Drug mules are ingesting 'up to 110 drug packages' before going through UK Customs

'We are seeing more and more sophisticated purpose-made swallower packages which show the organisation behind this type of smuggling.'

Matt Payton@paytesy89
Tuesday 29 December 2015 15:29
X-ray image released by the Home Office shows an individual who has swallowed parcels of drugs in a bid to smuggle them in to the country
X-ray image released by the Home Office shows an individual who has swallowed parcels of drugs in a bid to smuggle them in to the country

Drug mules are going to greater lengths to smuggle Class A substances into the United Kingdom - swallowing between 80 to110 packages before attempting to pass through customs.

The UK Border Force said these so-called 'swallowers' risk their lives on such trips to make an average fee of £1,000-£1,500.

If any one of the packages split inside the courier, it could prove fatal for the drug mule unless they recieve urgent medical treatment.

To prevent drugs passing through his system, one drug mule went for three weeks without going to the toilet, surviving on only a sip of water and the skin of an apple a day.

These packages are usually made from condoms, balloons or cling film but more sophisiticated purpose-built swallowable bags are now being used.
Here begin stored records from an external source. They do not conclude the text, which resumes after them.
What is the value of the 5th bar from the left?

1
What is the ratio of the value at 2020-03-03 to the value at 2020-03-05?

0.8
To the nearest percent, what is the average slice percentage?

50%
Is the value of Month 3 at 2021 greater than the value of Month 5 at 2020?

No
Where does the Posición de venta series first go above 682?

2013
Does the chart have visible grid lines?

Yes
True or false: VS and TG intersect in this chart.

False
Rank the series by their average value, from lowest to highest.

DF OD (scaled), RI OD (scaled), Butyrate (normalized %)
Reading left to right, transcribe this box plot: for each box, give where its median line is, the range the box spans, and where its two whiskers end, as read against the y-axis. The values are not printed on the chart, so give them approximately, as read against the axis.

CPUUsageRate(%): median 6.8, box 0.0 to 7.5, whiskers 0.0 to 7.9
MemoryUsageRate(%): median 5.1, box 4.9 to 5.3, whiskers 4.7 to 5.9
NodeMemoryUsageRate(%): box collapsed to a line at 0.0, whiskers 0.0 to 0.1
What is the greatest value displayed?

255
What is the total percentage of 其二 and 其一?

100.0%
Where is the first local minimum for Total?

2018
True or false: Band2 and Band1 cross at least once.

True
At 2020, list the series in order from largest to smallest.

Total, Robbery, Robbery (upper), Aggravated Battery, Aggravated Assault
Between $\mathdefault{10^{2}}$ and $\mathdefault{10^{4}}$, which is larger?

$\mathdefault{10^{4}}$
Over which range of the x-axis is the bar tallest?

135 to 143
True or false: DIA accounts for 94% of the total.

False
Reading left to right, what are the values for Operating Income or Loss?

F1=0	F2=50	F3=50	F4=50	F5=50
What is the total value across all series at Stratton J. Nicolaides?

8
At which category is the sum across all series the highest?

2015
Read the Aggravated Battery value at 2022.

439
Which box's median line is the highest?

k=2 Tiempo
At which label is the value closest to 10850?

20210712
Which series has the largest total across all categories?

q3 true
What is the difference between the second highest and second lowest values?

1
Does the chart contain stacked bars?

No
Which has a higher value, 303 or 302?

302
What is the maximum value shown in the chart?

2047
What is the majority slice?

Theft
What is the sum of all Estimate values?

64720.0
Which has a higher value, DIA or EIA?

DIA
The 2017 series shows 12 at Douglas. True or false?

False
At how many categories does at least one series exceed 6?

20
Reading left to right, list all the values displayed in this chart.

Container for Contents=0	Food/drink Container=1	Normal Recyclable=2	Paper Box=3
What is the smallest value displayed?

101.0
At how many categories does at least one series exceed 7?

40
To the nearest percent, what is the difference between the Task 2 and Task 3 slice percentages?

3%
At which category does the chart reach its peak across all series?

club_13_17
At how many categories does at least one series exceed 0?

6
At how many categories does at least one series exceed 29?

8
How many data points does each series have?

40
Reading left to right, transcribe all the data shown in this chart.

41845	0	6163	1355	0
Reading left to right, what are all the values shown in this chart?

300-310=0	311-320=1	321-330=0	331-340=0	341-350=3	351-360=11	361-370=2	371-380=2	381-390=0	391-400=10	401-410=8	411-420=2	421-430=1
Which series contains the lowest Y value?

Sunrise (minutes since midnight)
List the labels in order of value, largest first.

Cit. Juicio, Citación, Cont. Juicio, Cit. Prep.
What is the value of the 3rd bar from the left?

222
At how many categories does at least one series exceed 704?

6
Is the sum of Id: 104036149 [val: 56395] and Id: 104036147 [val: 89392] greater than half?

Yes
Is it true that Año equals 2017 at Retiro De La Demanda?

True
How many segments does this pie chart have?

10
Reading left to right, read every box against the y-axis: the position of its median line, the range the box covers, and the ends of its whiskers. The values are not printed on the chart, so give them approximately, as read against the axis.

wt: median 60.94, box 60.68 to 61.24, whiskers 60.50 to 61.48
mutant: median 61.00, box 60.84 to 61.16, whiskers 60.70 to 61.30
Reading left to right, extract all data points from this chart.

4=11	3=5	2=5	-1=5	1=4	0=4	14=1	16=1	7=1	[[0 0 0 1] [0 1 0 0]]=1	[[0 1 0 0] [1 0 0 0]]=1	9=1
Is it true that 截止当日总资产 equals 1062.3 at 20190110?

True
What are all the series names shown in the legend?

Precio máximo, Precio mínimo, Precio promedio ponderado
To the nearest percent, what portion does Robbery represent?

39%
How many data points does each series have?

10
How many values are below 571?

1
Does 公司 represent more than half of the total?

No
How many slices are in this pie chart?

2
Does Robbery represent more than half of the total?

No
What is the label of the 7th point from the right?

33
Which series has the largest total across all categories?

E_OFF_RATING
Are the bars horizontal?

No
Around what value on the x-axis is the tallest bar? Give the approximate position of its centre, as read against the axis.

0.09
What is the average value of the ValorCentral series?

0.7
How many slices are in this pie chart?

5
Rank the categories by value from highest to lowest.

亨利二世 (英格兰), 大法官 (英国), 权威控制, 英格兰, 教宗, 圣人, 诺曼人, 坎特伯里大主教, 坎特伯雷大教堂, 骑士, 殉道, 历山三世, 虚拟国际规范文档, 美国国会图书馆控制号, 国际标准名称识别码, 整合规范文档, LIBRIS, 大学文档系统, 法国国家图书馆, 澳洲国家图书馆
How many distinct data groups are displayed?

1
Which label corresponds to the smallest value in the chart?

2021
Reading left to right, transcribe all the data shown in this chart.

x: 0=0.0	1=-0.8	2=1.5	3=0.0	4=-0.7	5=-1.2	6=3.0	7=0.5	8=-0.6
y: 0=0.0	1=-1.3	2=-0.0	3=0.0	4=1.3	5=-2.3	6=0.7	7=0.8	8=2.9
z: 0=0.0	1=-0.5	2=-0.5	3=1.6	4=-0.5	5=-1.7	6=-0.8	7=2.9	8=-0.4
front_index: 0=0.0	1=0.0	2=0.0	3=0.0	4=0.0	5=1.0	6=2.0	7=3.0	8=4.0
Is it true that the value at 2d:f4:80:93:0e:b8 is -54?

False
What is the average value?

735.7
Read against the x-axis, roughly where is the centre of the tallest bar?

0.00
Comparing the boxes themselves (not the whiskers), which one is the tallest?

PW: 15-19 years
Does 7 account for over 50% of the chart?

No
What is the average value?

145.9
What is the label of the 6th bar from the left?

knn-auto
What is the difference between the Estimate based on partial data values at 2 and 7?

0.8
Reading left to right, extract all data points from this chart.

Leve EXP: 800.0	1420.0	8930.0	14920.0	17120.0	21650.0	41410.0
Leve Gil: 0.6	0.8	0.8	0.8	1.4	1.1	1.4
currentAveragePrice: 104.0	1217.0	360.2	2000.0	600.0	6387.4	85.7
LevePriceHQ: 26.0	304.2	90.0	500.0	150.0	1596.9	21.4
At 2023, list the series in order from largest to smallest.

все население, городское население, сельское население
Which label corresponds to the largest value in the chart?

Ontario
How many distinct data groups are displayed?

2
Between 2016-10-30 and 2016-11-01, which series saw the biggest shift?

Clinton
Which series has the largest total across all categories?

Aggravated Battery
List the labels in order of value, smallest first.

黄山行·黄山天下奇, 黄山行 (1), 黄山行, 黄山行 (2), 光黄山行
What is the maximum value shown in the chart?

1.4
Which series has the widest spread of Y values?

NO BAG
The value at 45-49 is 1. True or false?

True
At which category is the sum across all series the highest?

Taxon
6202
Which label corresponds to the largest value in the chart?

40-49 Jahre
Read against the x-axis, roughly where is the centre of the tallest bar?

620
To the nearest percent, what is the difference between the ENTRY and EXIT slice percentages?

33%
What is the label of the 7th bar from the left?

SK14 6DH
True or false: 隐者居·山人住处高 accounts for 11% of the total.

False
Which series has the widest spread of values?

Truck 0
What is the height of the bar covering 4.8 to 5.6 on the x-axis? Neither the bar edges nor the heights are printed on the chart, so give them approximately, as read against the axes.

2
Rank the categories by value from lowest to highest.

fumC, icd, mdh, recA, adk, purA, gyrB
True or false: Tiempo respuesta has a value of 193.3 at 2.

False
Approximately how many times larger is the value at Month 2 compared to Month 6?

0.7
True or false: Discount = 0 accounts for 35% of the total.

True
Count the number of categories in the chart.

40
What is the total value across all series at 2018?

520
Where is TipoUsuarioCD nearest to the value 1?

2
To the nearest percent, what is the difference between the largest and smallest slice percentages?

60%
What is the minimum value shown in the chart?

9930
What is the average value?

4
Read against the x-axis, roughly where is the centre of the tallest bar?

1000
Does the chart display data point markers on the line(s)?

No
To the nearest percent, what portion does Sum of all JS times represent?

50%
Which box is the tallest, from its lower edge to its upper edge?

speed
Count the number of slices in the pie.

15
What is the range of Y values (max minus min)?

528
Andy Coram, assistant director of Border Force South East & Europe, said: “These cases show the lengths smugglers will go to in their attempts to bring class A drugs into the UK.

“Those who swallow packages like this are risking their lives and we are seeing more and more sophisticated purpose-made swallower packages which show the organisation behind this type of smuggling.”

In one case cited by the Home Office, Jaroslaw Adamski was jailed for four years after pleading guilty to carrying nearly 1kg of heroin in his body on arrival at London St Pancras station in February.

The 51-year-old told Border Force officers he was approached by a man in his native Poland and was paid 15 euro per package swallowed.

The majority of drug mules pass through the UK's main airports but some have attempted to enter the country by train.

In the last year, the UK Border Force has seized nearly 8818lb of Class A drugs.

Immigration minister James Brokenshire said: “Security is our priority and our officers are not there to just stamp passports; they play a vital role in stopping this type of cross-border crime and preventing dangerous drugs entering the UK which blight communities.”